Top of Records to use
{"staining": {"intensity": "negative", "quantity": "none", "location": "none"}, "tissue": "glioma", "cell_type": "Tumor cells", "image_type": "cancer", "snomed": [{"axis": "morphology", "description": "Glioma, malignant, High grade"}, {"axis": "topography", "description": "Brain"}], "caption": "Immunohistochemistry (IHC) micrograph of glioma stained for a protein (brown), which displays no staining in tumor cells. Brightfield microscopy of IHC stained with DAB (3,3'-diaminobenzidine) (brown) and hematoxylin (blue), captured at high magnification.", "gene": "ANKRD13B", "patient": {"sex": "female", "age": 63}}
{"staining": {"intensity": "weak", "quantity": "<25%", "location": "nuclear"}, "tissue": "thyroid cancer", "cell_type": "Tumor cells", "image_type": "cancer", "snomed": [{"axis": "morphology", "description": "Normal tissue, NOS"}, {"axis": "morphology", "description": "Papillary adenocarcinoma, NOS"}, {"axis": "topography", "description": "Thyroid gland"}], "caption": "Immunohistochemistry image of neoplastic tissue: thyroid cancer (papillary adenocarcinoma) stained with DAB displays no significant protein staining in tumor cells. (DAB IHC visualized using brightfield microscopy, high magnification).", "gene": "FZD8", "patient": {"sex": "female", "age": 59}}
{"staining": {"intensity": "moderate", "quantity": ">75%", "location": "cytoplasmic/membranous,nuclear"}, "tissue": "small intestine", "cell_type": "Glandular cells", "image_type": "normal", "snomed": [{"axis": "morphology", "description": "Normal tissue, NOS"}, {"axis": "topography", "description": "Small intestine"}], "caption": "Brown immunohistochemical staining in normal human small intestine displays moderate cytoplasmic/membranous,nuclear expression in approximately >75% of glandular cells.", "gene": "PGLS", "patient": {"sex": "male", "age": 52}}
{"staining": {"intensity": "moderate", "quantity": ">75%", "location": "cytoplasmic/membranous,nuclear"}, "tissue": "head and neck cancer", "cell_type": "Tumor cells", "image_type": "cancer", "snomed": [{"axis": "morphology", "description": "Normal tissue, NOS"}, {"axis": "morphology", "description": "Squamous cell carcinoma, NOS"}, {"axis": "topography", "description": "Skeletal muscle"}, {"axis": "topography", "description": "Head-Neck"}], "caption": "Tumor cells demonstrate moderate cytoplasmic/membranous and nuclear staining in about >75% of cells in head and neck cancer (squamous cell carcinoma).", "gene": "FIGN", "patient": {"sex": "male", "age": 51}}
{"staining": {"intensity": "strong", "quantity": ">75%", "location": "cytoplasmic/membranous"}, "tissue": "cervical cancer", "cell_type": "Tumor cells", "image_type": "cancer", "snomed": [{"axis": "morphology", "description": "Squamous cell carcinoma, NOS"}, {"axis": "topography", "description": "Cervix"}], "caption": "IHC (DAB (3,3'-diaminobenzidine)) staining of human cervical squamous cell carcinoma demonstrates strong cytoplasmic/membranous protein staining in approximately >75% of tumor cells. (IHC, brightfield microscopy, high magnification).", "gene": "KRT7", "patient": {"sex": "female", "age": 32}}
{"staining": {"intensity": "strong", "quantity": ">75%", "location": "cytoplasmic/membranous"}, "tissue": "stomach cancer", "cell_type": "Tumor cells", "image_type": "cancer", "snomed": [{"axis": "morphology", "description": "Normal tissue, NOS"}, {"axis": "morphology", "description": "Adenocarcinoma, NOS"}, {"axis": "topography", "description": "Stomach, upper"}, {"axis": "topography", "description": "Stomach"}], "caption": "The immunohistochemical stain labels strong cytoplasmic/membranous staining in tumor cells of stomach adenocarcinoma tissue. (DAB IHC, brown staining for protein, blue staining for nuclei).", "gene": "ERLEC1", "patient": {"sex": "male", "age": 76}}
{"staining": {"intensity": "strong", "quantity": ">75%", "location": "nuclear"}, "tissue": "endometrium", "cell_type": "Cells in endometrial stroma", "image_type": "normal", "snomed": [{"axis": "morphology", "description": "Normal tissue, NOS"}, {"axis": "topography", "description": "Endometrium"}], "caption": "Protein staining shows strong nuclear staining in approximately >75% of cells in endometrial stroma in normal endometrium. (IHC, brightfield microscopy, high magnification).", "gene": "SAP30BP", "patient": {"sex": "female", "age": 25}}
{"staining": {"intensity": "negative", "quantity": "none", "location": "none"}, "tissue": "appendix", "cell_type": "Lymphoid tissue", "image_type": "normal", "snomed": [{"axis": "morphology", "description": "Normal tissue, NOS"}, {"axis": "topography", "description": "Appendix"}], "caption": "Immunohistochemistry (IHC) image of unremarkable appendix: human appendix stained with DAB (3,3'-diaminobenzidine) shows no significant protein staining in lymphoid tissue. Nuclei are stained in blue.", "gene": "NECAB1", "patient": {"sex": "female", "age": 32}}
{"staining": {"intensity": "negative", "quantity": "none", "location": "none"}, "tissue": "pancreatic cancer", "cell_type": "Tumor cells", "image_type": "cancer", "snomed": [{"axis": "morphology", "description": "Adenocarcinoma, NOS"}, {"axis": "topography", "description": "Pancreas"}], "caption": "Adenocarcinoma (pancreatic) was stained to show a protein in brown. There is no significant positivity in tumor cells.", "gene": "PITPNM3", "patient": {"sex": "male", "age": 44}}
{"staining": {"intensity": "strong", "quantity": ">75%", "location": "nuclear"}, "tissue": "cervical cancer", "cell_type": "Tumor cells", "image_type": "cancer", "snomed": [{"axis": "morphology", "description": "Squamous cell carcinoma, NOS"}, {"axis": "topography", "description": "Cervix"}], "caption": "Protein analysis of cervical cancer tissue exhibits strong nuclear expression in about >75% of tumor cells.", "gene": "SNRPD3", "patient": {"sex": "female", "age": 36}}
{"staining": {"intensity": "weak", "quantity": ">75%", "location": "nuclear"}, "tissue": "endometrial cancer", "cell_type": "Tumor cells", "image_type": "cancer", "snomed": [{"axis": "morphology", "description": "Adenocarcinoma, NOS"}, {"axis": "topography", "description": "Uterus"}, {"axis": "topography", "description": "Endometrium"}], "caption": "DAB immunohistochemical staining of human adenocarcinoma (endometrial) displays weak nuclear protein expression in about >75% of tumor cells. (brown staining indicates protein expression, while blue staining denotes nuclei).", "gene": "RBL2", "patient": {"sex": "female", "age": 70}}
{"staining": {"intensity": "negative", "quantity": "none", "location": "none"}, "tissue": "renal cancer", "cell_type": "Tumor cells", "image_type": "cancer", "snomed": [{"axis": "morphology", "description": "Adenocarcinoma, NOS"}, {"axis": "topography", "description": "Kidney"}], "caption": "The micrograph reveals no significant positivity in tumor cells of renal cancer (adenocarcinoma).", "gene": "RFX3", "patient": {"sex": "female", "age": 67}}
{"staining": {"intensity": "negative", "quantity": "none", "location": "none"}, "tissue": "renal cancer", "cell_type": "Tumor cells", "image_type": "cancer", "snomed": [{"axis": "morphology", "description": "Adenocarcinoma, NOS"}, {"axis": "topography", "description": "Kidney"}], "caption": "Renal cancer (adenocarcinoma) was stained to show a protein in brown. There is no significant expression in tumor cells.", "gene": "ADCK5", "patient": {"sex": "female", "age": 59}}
Bottom of Records to use
The expected response is the entire listing, repeated word for word.

Expected answer:
{"staining": {"intensity": "negative", "quantity": "none", "location": "none"}, "tissue": "glioma", "cell_type": "Tumor cells", "image_type": "cancer", "snomed": [{"axis": "morphology", "description": "Glioma, malignant, High grade"}, {"axis": "topography", "description": "Brain"}], "caption": "Immunohistochemistry (IHC) micrograph of glioma stained for a protein (brown), which displays no staining in tumor cells. Brightfield microscopy of IHC stained with DAB (3,3'-diaminobenzidine) (brown) and hematoxylin (blue), captured at high magnification.", "gene": "ANKRD13B", "patient": {"sex": "female", "age": 63}}
{"staining": {"intensity": "weak", "quantity": "<25%", "location": "nuclear"}, "tissue": "thyroid cancer", "cell_type": "Tumor cells", "image_type": "cancer", "snomed": [{"axis": "morphology", "description": "Normal tissue, NOS"}, {"axis": "morphology", "description": "Papillary adenocarcinoma, NOS"}, {"axis": "topography", "description": "Thyroid gland"}], "caption": "Immunohistochemistry image of neoplastic tissue: thyroid cancer (papillary adenocarcinoma) stained with DAB displays no significant protein staining in tumor cells. (DAB IHC visualized using brightfield microscopy, high magnification).", "gene": "FZD8", "patient": {"sex": "female", "age": 59}}
{"staining": {"intensity": "moderate", "quantity": ">75%", "location": "cytoplasmic/membranous,nuclear"}, "tissue": "small intestine", "cell_type": "Glandular cells", "image_type": "normal", "snomed": [{"axis": "morphology", "description": "Normal tissue, NOS"}, {"axis": "topography", "description": "Small intestine"}], "caption": "Brown immunohistochemical staining in normal human small intestine displays moderate cytoplasmic/membranous,nuclear expression in approximately >75% of glandular cells.", "gene": "PGLS", "patient": {"sex": "male", "age": 52}}
{"staining": {"intensity": "moderate", "quantity": ">75%", "location": "cytoplasmic/membranous,nuclear"}, "tissue": "head and neck cancer", "cell_type": "Tumor cells", "image_type": "cancer", "snomed": [{"axis": "morphology", "description": "Normal tissue, NOS"}, {"axis": "morphology", "description": "Squamous cell carcinoma, NOS"}, {"axis": "topography", "description": "Skeletal muscle"}, {"axis": "topography", "description": "Head-Neck"}], "caption": "Tumor cells demonstrate moderate cytoplasmic/membranous and nuclear staining in about >75% of cells in head and neck cancer (squamous cell carcinoma).", "gene": "FIGN", "patient": {"sex": "male", "age": 51}}
{"staining": {"intensity": "strong", "quantity": ">75%", "location": "cytoplasmic/membranous"}, "tissue": "cervical cancer", "cell_type": "Tumor cells", "image_type": "cancer", "snomed": [{"axis": "morphology", "description": "Squamous cell carcinoma, NOS"}, {"axis": "topography", "description": "Cervix"}], "caption": "IHC (DAB (3,3'-diaminobenzidine)) staining of human cervical squamous cell carcinoma demonstrates strong cytoplasmic/membranous protein staining in approximately >75% of tumor cells. (IHC, brightfield microscopy, high magnification).", "gene": "KRT7", "patient": {"sex": "female", "age": 32}}
{"staining": {"intensity": "strong", "quantity": ">75%", "location": "cytoplasmic/membranous"}, "tissue": "stomach cancer", "cell_type": "Tumor cells", "image_type": "cancer", "snomed": [{"axis": "morphology", "description": "Normal tissue, NOS"}, {"axis": "morphology", "description": "Adenocarcinoma, NOS"}, {"axis": "topography", "description": "Stomach, upper"}, {"axis": "topography", "description": "Stomach"}], "caption": "The immunohistochemical stain labels strong cytoplasmic/membranous staining in tumor cells of stomach adenocarcinoma tissue. (DAB IHC, brown staining for protein, blue staining for nuclei).", "gene": "ERLEC1", "patient": {"sex": "male", "age": 76}}
{"staining": {"intensity": "strong", "quantity": ">75%", "location": "nuclear"}, "tissue": "endometrium", "cell_type": "Cells in endometrial stroma", "image_type": "normal", "snomed": [{"axis": "morphology", "description": "Normal tissue, NOS"}, {"axis": "topography", "description": "Endometrium"}], "caption": "Protein staining shows strong nuclear staining in approximately >75% of cells in endometrial stroma in normal endometrium. (IHC, brightfield microscopy, high magnification).", "gene": "SAP30BP", "patient": {"sex": "female", "age": 25}}
{"staining": {"intensity": "negative", "quantity": "none", "location": "none"}, "tissue": "appendix", "cell_type": "Lymphoid tissue", "image_type": "normal", "snomed": [{"axis": "morphology", "description": "Normal tissue, NOS"}, {"axis": "topography", "description": "Appendix"}], "caption": "Immunohistochemistry (IHC) image of unremarkable appendix: human appendix stained with DAB (3,3'-diaminobenzidine) shows no significant protein staining in lymphoid tissue. Nuclei are stained in blue.", "gene": "NECAB1", "patient": {"sex": "female", "age": 32}}
{"staining": {"intensity": "negative", "quantity": "none", "location": "none"}, "tissue": "pancreatic cancer", "cell_type": "Tumor cells", "image_type": "cancer", "snomed": [{"axis": "morphology", "description": "Adenocarcinoma, NOS"}, {"axis": "topography", "description": "Pancreas"}], "caption": "Adenocarcinoma (pancreatic) was stained to show a protein in brown. There is no significant positivity in tumor cells.", "gene": "PITPNM3", "patient": {"sex": "male", "age": 44}}
{"staining": {"intensity": "strong", "quantity": ">75%", "location": "nuclear"}, "tissue": "cervical cancer", "cell_type": "Tumor cells", "image_type": "cancer", "snomed": [{"axis": "morphology", "description": "Squamous cell carcinoma, NOS"}, {"axis": "topography", "description": "Cervix"}], "caption": "Protein analysis of cervical cancer tissue exhibits strong nuclear expression in about >75% of tumor cells.", "gene": "SNRPD3", "patient": {"sex": "female", "age": 36}}
{"staining": {"intensity": "weak", "quantity": ">75%", "location": "nuclear"}, "tissue": "endometrial cancer", "cell_type": "Tumor cells", "image_type": "cancer", "snomed": [{"axis": "morphology", "description": "Adenocarcinoma, NOS"}, {"axis": "topography", "description": "Uterus"}, {"axis": "topography", "description": "Endometrium"}], "caption": "DAB immunohistochemical staining of human adenocarcinoma (endometrial) displays weak nuclear protein expression in about >75% of tumor cells. (brown staining indicates protein expression, while blue staining denotes nuclei).", "gene": "RBL2", "patient": {"sex": "female", "age": 70}}
{"staining": {"intensity": "negative", "quantity": "none", "location": "none"}, "tissue": "renal cancer", "cell_type": "Tumor cells", "image_type": "cancer", "snomed": [{"axis": "morphology", "description": "Adenocarcinoma, NOS"}, {"axis": "topography", "description": "Kidney"}], "caption": "The micrograph reveals no significant positivity in tumor cells of renal cancer (adenocarcinoma).", "gene": "RFX3", "patient": {"sex": "female", "age": 67}}
{"staining": {"intensity": "negative", "quantity": "none", "location": "none"}, "tissue": "renal cancer", "cell_type": "Tumor cells", "image_type": "cancer", "snomed": [{"axis": "morphology", "description": "Adenocarcinoma, NOS"}, {"axis": "topography", "description": "Kidney"}], "caption": "Renal cancer (adenocarcinoma) was stained to show a protein in brown. There is no significant expression in tumor cells.", "gene": "ADCK5", "patient": {"sex": "female", "age": 59}}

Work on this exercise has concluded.